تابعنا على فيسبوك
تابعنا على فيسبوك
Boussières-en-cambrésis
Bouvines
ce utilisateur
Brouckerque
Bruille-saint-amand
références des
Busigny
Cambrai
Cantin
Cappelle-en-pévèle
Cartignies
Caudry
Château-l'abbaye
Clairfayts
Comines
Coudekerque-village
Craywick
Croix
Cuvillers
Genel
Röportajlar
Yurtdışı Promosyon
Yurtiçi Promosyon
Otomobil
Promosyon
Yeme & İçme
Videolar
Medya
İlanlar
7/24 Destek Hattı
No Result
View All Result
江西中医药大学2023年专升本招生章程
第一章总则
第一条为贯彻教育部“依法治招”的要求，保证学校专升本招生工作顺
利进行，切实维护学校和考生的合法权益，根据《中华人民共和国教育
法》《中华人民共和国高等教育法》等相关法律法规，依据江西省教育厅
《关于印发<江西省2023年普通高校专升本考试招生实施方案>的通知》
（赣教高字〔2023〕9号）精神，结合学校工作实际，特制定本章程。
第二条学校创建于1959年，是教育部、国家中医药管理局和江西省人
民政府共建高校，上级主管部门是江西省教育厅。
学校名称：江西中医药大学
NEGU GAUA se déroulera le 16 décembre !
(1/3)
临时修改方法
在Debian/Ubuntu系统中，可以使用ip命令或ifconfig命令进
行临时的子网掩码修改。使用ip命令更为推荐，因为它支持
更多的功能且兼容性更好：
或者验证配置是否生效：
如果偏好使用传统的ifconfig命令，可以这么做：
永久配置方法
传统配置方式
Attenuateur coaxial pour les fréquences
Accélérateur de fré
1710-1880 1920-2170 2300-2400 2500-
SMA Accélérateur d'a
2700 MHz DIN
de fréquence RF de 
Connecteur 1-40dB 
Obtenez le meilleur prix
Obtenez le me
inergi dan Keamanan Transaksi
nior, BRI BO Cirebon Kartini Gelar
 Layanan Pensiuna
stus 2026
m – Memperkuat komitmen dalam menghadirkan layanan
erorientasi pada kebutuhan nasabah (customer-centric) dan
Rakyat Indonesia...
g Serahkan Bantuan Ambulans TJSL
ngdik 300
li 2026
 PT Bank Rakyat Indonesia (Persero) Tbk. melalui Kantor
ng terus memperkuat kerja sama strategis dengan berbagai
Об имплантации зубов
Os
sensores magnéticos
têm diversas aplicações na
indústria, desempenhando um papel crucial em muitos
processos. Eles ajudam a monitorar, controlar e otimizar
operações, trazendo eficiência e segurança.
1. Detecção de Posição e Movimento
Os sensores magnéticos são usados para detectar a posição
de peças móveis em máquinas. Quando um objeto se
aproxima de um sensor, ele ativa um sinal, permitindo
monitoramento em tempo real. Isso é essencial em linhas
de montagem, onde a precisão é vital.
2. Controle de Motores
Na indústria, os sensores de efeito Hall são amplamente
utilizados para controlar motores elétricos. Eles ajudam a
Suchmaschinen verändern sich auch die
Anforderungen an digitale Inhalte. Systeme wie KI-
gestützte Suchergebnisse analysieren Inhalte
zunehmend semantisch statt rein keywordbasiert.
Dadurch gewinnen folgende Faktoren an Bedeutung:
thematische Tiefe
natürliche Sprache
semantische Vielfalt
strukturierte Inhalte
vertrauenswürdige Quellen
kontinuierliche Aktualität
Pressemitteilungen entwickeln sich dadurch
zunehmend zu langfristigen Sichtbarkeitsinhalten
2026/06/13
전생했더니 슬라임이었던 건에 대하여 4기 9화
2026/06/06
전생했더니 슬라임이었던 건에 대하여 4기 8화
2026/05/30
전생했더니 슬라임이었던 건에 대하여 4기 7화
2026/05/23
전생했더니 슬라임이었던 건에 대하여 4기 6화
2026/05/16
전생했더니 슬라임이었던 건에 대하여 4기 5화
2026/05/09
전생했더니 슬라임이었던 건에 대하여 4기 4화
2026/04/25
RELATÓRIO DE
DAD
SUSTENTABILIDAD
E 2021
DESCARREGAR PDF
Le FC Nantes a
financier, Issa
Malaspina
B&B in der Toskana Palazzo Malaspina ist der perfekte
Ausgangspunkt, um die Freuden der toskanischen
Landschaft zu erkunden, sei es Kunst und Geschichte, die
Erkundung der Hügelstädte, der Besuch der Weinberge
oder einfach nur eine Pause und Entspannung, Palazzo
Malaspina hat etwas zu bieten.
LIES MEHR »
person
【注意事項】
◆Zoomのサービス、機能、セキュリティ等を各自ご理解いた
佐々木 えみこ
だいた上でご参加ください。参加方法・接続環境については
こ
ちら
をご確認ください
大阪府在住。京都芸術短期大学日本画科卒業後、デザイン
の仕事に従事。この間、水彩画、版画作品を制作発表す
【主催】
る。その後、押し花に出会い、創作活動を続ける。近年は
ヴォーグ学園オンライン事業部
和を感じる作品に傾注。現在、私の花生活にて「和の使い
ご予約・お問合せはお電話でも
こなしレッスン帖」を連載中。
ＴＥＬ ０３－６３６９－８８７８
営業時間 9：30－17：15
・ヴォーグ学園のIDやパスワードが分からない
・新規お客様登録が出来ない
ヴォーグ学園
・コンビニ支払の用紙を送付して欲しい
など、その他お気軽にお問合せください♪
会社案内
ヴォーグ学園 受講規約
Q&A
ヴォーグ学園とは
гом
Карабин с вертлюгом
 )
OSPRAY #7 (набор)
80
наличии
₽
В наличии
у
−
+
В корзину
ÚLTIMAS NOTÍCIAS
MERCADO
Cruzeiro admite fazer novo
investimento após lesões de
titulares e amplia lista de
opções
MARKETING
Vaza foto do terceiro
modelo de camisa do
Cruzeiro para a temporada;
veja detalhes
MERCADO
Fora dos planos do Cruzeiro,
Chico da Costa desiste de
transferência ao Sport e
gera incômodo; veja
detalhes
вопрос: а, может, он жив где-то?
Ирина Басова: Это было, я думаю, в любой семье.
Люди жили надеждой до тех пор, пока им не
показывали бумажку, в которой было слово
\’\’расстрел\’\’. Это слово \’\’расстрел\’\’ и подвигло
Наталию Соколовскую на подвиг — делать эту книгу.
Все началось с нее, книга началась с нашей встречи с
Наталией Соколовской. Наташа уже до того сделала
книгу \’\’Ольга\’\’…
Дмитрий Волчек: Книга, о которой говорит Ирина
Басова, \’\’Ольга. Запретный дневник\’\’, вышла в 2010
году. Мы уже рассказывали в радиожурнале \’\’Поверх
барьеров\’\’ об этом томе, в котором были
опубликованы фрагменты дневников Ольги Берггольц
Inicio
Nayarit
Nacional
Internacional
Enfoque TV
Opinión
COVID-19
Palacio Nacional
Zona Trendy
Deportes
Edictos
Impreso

_ _ _ _ _

__EXERCISE BRIEF__:
Among the entries above, the line containing "전생했더니 슬라임이었던 건에 대하여 4기 6화", the line containing "B&B in der Toskana", and all lines between them are to be restated word for word; nothing else belongs in the reply.

__OUTPUT OF THE EXERCISE__:
전생했더니 슬라임이었던 건에 대하여 4기 6화
2026/05/16
전생했더니 슬라임이었던 건에 대하여 4기 5화
2026/05/09
전생했더니 슬라임이었던 건에 대하여 4기 4화
2026/04/25
RELATÓRIO DE
DAD
SUSTENTABILIDAD
E 2021
DESCARREGAR PDF
Le FC Nantes a
financier, Issa
Malaspina
B&B in der Toskana Palazzo Malaspina ist der perfekte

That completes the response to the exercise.